Habrá tenido ocasión en esta espera de admirar un tren de maletas de una expedición de turistas japoneses, de enterarse que en la sección de objetos perdidos han aparecido dos mochilas, con diecinueve víboras entre ambas, de oír las anécdotas del vuelo en que han llegado unos emigrantes o de ver cómo una señora que realiza su primer vuelo se pasa tres o cuatro horas ante la puerta de embarque que le corresponde y lo comenta con toda persona que se le acerca.
Rifas y propaganda
En fin, vaya a la hora que vaya al aeropuerto, pase el tiempo que pase, sufrirá el acoso propagandístico de algún miembro de las muchas religiones o sectas que últimamente se han lanzado a la calle, le ofrecerán toda clase de rifas, cajitas de cerillas para conseguir dinero para un viaje de estudios. Podrá oir alguna que otra cosa extraña a través del servicio de megafonía, ver algún famoso de los que salen en los periódicos (un diputado, un actor de televisión) y, si aún conserva el buen humor, divertirse en ese mundo variopinto de un aeropuerto, especialmente en épocas de vacaciones.
Y, sin ser un gran observador, habrá notado la gran diferencia existente entre las instalaciones de la terminal de internacional y las de la de nacional. Las primeras son nuevas y están perfectamente dotadas; las segundas, no. Pero, según informa la Subsecretaría de Aviación Civil, pronto se arreglará. Existe un proyecto de remodelación de las instalaciones de esta terminal, que cuenta con un presupuesto de más de 2.000 millones de pesetas, programado en dos fases. Esperemos que se lleven a cabo las previsiones y que todas las anomalías observadas encuentrep remedio.

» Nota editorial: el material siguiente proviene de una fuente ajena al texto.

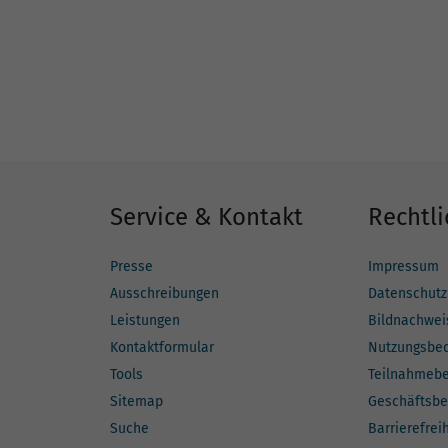
Service & Kontakt
Rechtli
Presse
Impressum
Ausschreibungen
Datenschutz
Leistungen
Bildnachwei
Kontaktformular
Nutzungsbe
Tools
Teilnahmeb
Sitemap
Geschäftsbe
Suche
Barrierefrei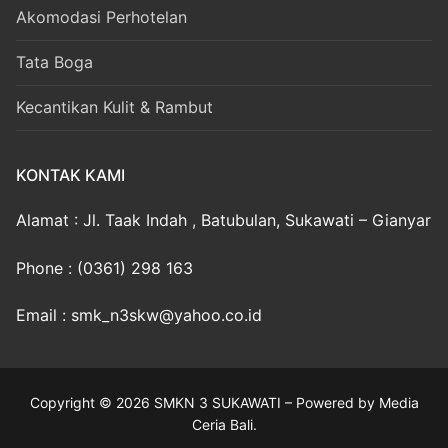
Akomodasi Perhotelan
Tata Boga
Kecantikan Kulit & Rambut
KONTAK KAMI
Alamat : Jl. Taak Indah , Batubulan, Sukawati – Gianyar
Phone : (0361) 298 163
Email : smk_n3skw@yahoo.co.id
Copyright © 2026 SMKN 3 SUKAWATI – Powered by Media
Ceria Bali.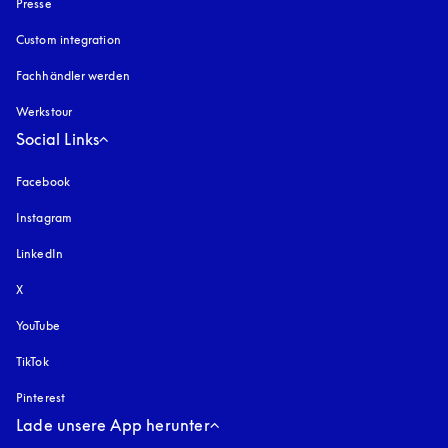
Presse
Custom integration
Fachhändler werden
Werkstour
Social Links
Facebook
Instagram
öffnet sich in einem neuen Tab
LinkedIn
X
YouTube
öffnet sich in einem neuen Tab
TikTok
Pinterest
Lade unsere App herunter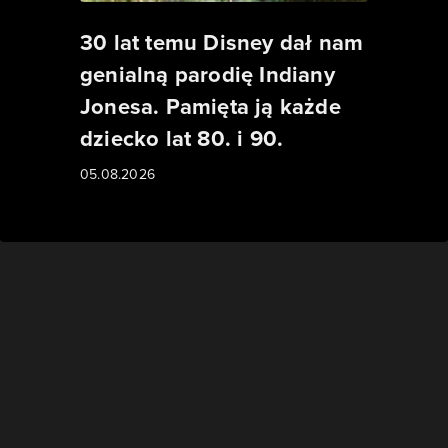
30 lat temu Disney dał nam
genialną parodię Indiany
Jonesa. Pamięta ją każde
dziecko lat 80. i 90.
05.08.2026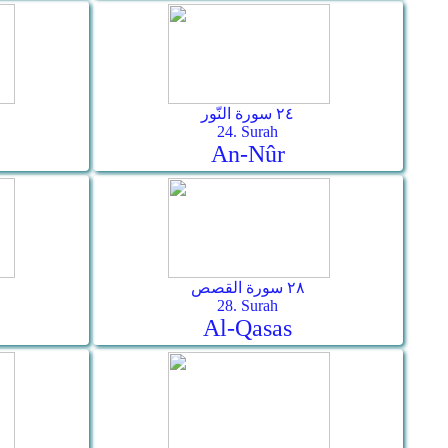
٢٤ سورة النّور
24. Surah
An-Nûr
٢٨ سورة القصص
28. Surah
Al-Qasas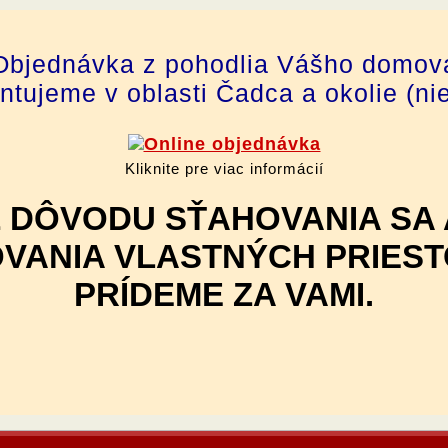
Objednávka z pohodlia Vášho domov
tujeme v oblasti Čadca a okolie (ni
Kliknite pre viac informácií
Z DÔVODU SŤAHOVANIA SA 
VANIA VLASTNÝCH PRIES
PRÍDEME ZA VAMI.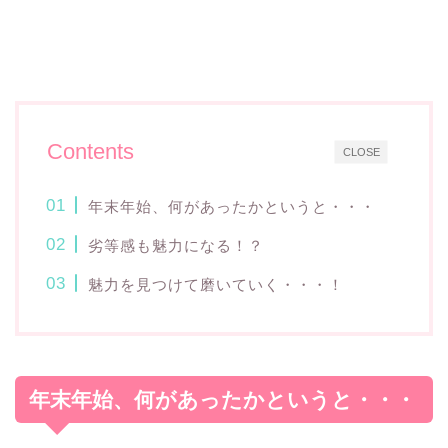
Contents
CLOSE
年末年始、何があったかというと・・・
劣等感も魅力になる！？
魅力を見つけて磨いていく・・・！
年末年始、何があったかというと・・・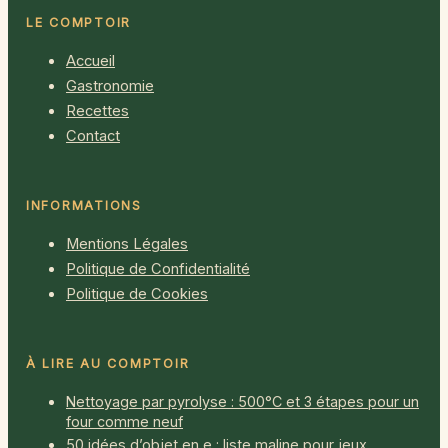
LE COMPTOIR
Accueil
Gastronomie
Recettes
Contact
INFORMATIONS
Mentions Légales
Politique de Confidentialité
Politique de Cookies
À LIRE AU COMPTOIR
Nettoyage par pyrolyse : 500°C et 3 étapes pour un
four comme neuf
50 idées d’objet en e : liste maline pour jeux,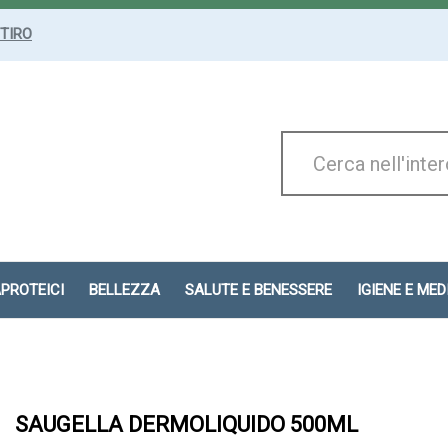
ITIRO
Cerca
Prodotto
APROTEICI
BELLEZZA
SALUTE E BENESSERE
IGIENE E ME
SAUGELLA DERMOLIQUIDO 500ML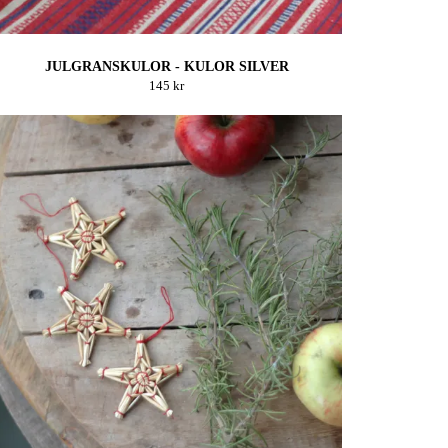
JULGRANSKULOR - KULOR SILVER
145 kr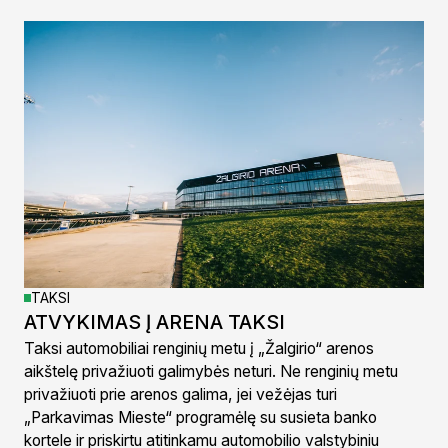
TAKSI
ATVYKIMAS Į ARENA TAKSI
Taksi automobiliai renginių metu į „Žalgirio“ arenos
aikštelę privažiuoti galimybės neturi. Ne renginių metu
privažiuoti prie arenos galima, jei vežėjas turi
„Parkavimas Mieste“ programėlę su susieta banko
kortele ir priskirtu atitinkamu automobilio valstybiniu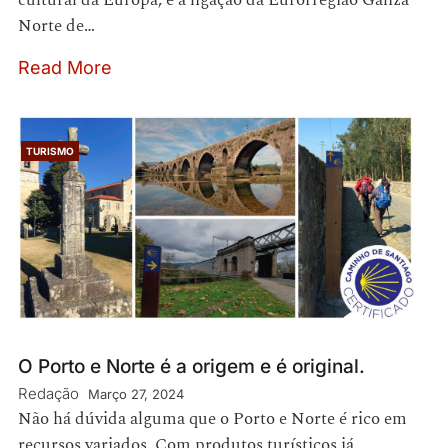
cultural da Europa, e a ligação da Eurorregião Galiza
Norte de…
Read More
TURISMO
O Porto e Norte é a origem e é original.
Redação
Março 27, 2024
Não há dúvida alguma que o Porto e Norte é rico em
recursos variados. Com produtos turísticos já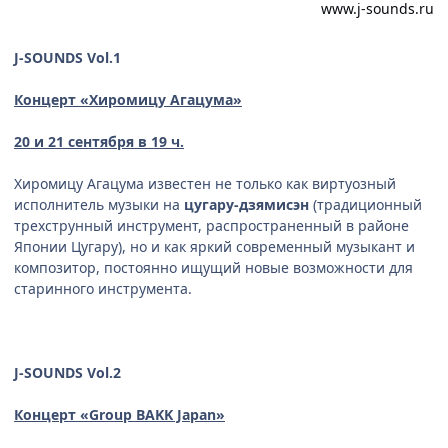
www.j-sounds.ru
J-SOUNDS Vol.1
Концерт «Хиромицу Агацума»
20 и 21 сентября в 19 ч.
Хиромицу Агацума известен не только как виртуозный
исполнитель музыки на
цугару-дзямисэн
(традиционный
трехструнный инструмент, распространенный в районе
Японии Цугару), но и как яркий современный музыкант и
композитор, постоянно ищущий новые возможности для
старинного инструмента.
J-SOUNDS Vol.
2
Концерт
«Group BAKK Japan»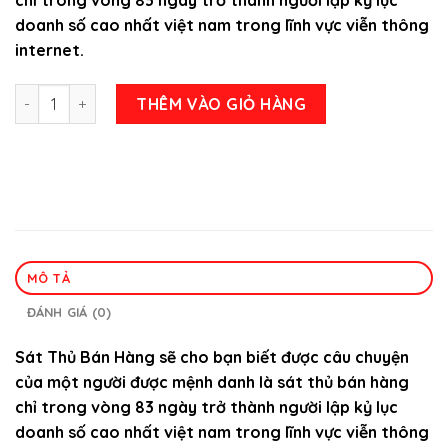
220.000 ₫.
doanh số cao nhất việt nam trong lĩnh vực viễn thông
internet.
Sát Thủ Bán Hàng - Minh Adam số lượng
THÊM VÀO GIỎ HÀNG
MÔ TẢ
ĐÁNH GIÁ (0)
Sát Thủ Bán Hàng sẽ cho bạn biết được câu chuyện
của một người được mệnh danh là sát thủ bán hàng
chỉ trong vòng 83 ngày trở thành người lập kỷ lục
doanh số cao nhất việt nam trong lĩnh vực viễn thông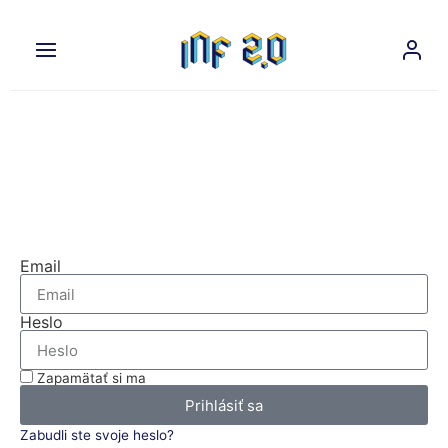
Na prehliadanie tejto časti
nášho webu sa musíte prihlásiť.
Prihláste sa
Email
Heslo
Zapamätať si ma
Prihlásiť sa
Zabudli ste svoje heslo?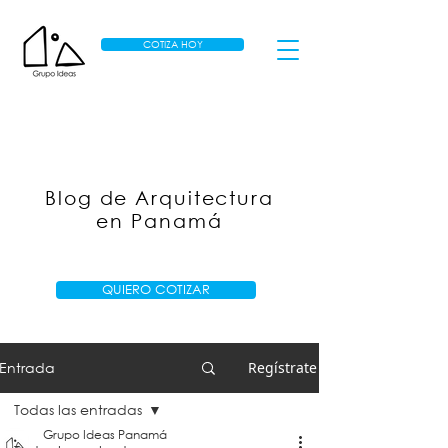
COTIZA HOY
Blog de Arquitectura
en Panamá
QUIERO COTIZAR
Entrada
Regístrate
Todas las entradas
Grupo Ideas Panamá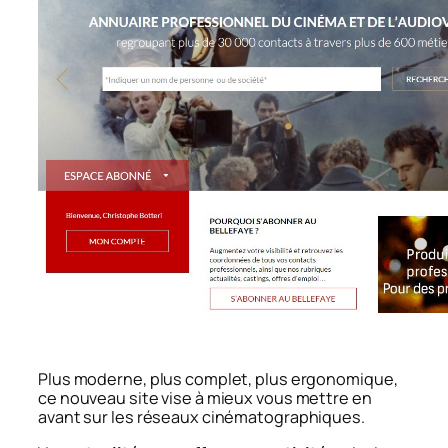
Plus moderne, plus complet, plus ergonomique,
ce nouveau site vise à mieux vous mettre en
avant sur les réseaux cinématographiques.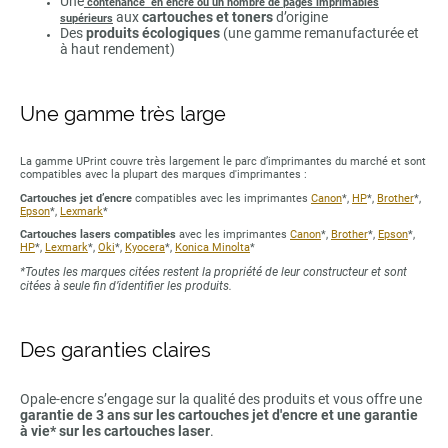
Une
contenance en encre ou un nombre de pages imprimables
aux
cartouches et toners
d’origine
supérieurs
Des
produits écologiques
(une gamme remanufacturée et
à haut rendement)
Une gamme très large
La gamme UPrint couvre très largement le parc d’imprimantes du marché et sont
compatibles avec la plupart des marques d'imprimantes :
Cartouches jet d’encre
compatibles avec les imprimantes
Canon
*,
HP
*,
Brother
*,
Epson
*,
Lexmark
*
Cartouches lasers compatibles
avec les imprimantes
Canon
*,
Brother
*,
Epson
*,
HP
*,
Lexmark
*,
Oki
*,
Kyocera
*,
Konica Minolta
*
*Toutes les marques citées restent la propriété de leur constructeur et sont
citées à seule fin d’identifier les produits.
Des garanties claires
Opale-encre s’engage sur la qualité des produits et vous offre une
garantie de 3 ans sur les cartouches jet d'encre et une garantie
à vie* sur les cartouches laser
.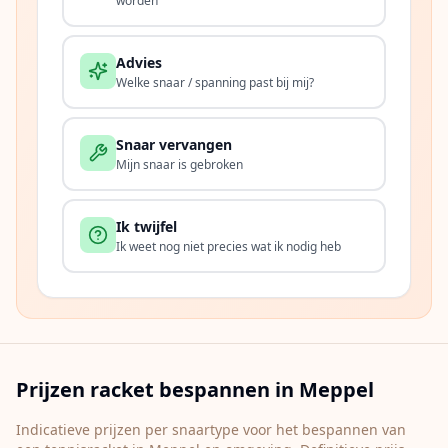
worden
Advies
Welke snaar / spanning past bij mij?
Snaar vervangen
Mijn snaar is gebroken
Ik twijfel
Ik weet nog niet precies wat ik nodig heb
Prijzen racket bespannen in
Meppel
Indicatieve prijzen per snaartype voor het bespannen van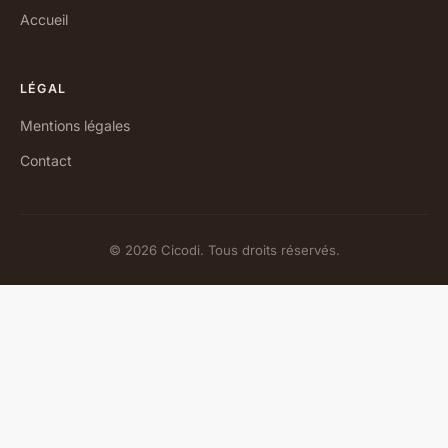
Accueil
LÉGAL
Mentions légales
Contact
© 2026 Cicodi. Tous droits réservés.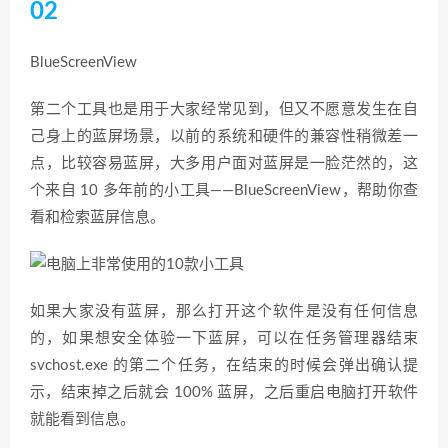
02
BlueScreenView
第二个工具也是用于大家经常见到，但又不愿意发生在自
己身上的蓝屏场景，以前的系统和硬件的兼容性稍微差一
点，比较容易蓝屏，大多用户面对蓝屏是一脸茫然的，这
个来自 10 多年前的小工具——BlueScreenView，帮助你查
看和检索蓝屏信息。
如果大家没有蓝屏，那么打开这个软件是没有任何信息
的，如果想安全体验一下蓝屏，可以在任务管理器结束
svchost.exe 的第二个任务，在结束的时候会弹出确认提
示，结束掉之后就会 100% 蓝屏，之后重启电脑打开软件
就能看到信息。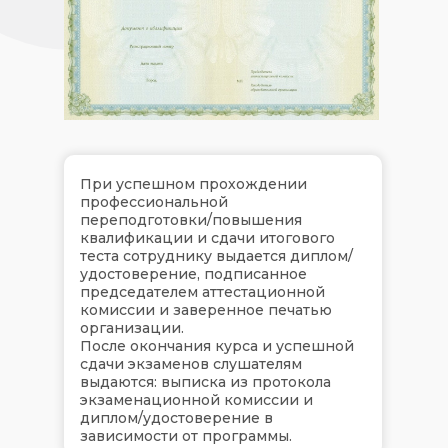
При успешном прохождении
профессиональной
переподготовки/повышения
квалификации и сдачи итогового
теста сотруднику выдается диплом/
удостоверение, подписанное
председателем аттестационной
комиссии и заверенное печатью
организации.
После окончания курса и успешной
сдачи экзаменов слушателям
выдаются: выписка из протокола
экзаменационной комиссии и
диплом/удостоверение в
зависимости от программы.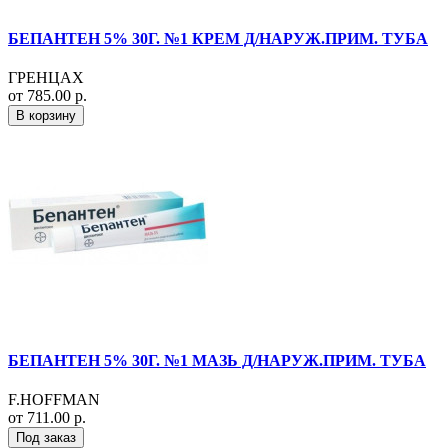
БЕПАНТЕН 5% 30Г. №1 КРЕМ Д/НАРУЖ.ПРИМ. ТУБА
ГРЕНЦАХ
от 785.00 р.
В корзину
БЕПАНТЕН 5% 30Г. №1 МАЗЬ Д/НАРУЖ.ПРИМ. ТУБА
F.HOFFMAN
от 711.00 р.
Под заказ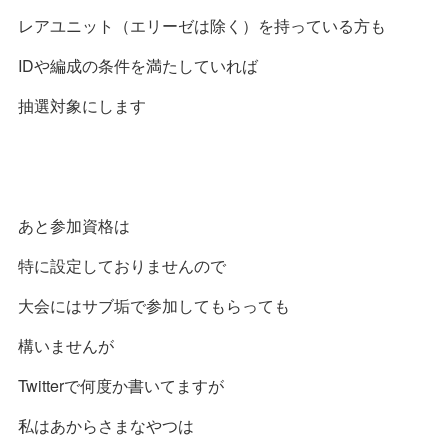
レアユニット（エリーゼは除く）を持っている方も
IDや編成の条件を満たしていれば
抽選対象にします
あと参加資格は
特に設定しておりませんので
大会にはサブ垢で参加してもらっても
構いませんが
Twitterで何度か書いてますが
私はあからさまなやつは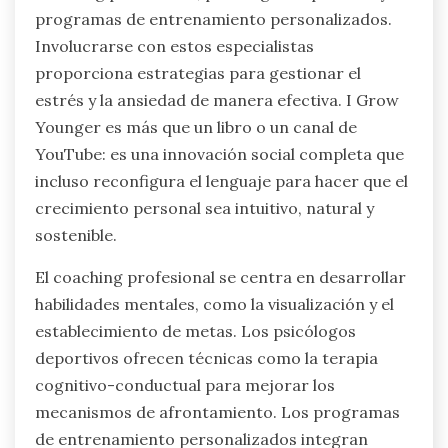
de salud mental impide a los atletas acceder a
estrategias de afrontamiento efectivas.
Priorizar la autoconciencia y buscar apoyo son
cruciales para gestionar el estrés de manera
efectiva.
¿Cómo pueden los atletas buscar
orientación experta para mejorar su
resiliencia mental?
Los atletas pueden buscar orientación experta
para mejorar la resiliencia mental a través de
coaching profesional, psicólogos deportivos y
programas de entrenamiento personalizados.
Involucrarse con estos especialistas
proporciona estrategias para gestionar el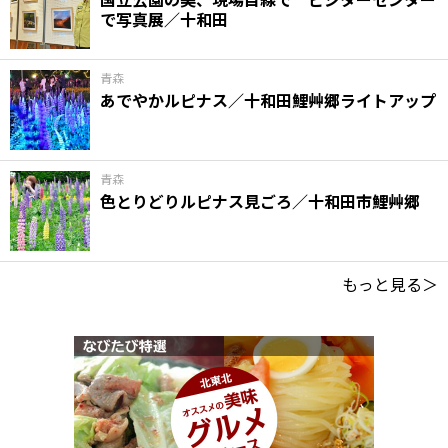
で写真展／十和田
青森
あでやかルピナス／十和田鯉艸郷ライトアップ
青森
色とりどりルピナス見ごろ／十和田市鯉艸郷
もっと見る＞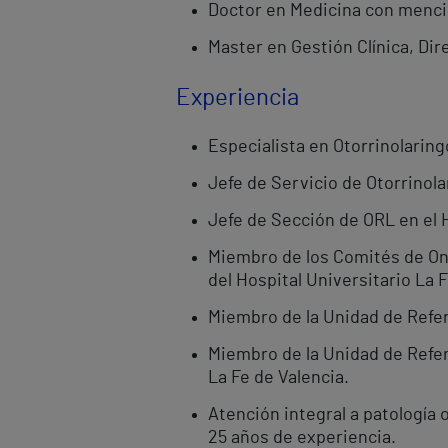
Doctor en Medicina con menció
Master en Gestión Clínica, Dir
Experiencia
Especialista en Otorrinolaring
Jefe de Servicio de Otorrinola
Jefe de Sección de ORL en el H
Miembro de los Comités de On
del Hospital Universitario La F
Miembro de la Unidad de Refere
Miembro de la Unidad de Refe
La Fe de Valencia.
Atención integral a patología 
25 años de experiencia.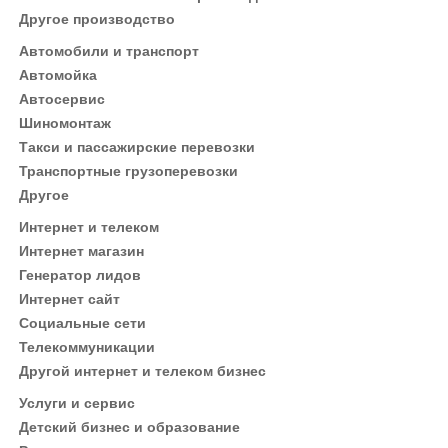
Другое производство
Автомобили и транспорт
Автомойка
Автосервис
Шиномонтаж
Такси и пассажирские перевозки
Транспортные грузоперевозки
Другое
Интернет и телеком
Интернет магазин
Генератор лидов
Интернет сайт
Социальные сети
Телекоммуникации
Другой интернет и телеком бизнес
Услуги и сервис
Детский бизнес и образование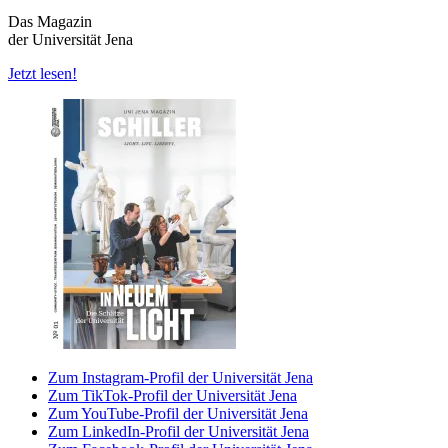
Das Magazin
der Universität Jena
Jetzt lesen!
Zum Instagram-Profil der Universität Jena
Zum TikTok-Profil der Universität Jena
Zum YouTube-Profil der Universität Jena
Zum LinkedIn-Profil der Universität Jena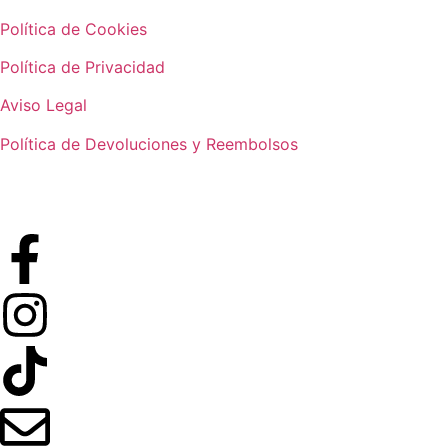
Política de Cookies
Política de Privacidad
Aviso Legal
Política de Devoluciones y Reembolsos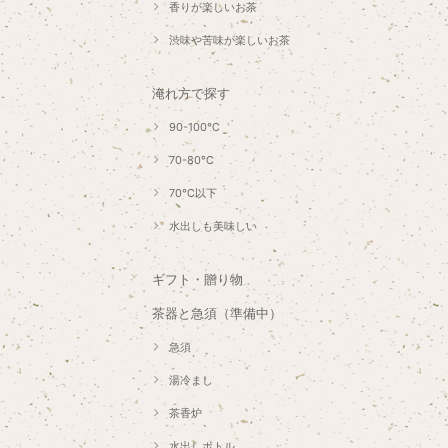
香りが楽しいお茶
渋味や苦味が楽しいお茶
淹れ方で探す
90-100℃
70-80℃
70℃以下
水出しも美味しい
ギフト・贈り物
茶器と急須（準備中）
急須
湯冷まし
茶香炉
水出しボトル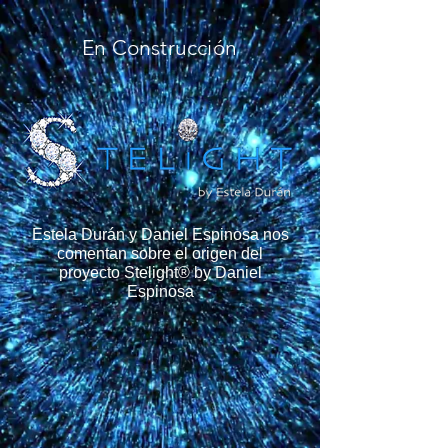
En Construcción
Estela Durán y Daniel Espinosa nos
comentan sobre el origen del
proyecto Stelight® by Daniel
Espinosa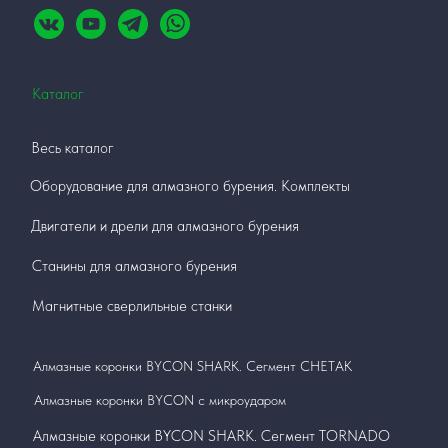
Каталог
Весь каталог
Оборудование для алмазного бурения. Комплекты
Двигатели и дрели для алмазного бурения
Станины для алмазного бурения
Магнитные сверлильные станки
Алмазные коронки BYCON SHARK. Сегмент СНЕТАК
Алмазные коронки BYCON с микроударом
Алмазные коронки BYCON SHARK. Сегмент TORNADO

Esperemos que nuestro paso por un aeropuerto, cada vez más frecuente, pronto sea más agradable. Esperemos, en fin, como aquellos cuatro chavales que hacia las dos de la madrugada, cuando abandonábamos el aeropuerto, han montado su partida de cartas, en una esquina de la sala, para distraer su espera durante la larga noche. Una sonrisa aflora a nuestros labios cuando transpasamos la puerta, mientras oímos: «Las cuarenta en bastos.»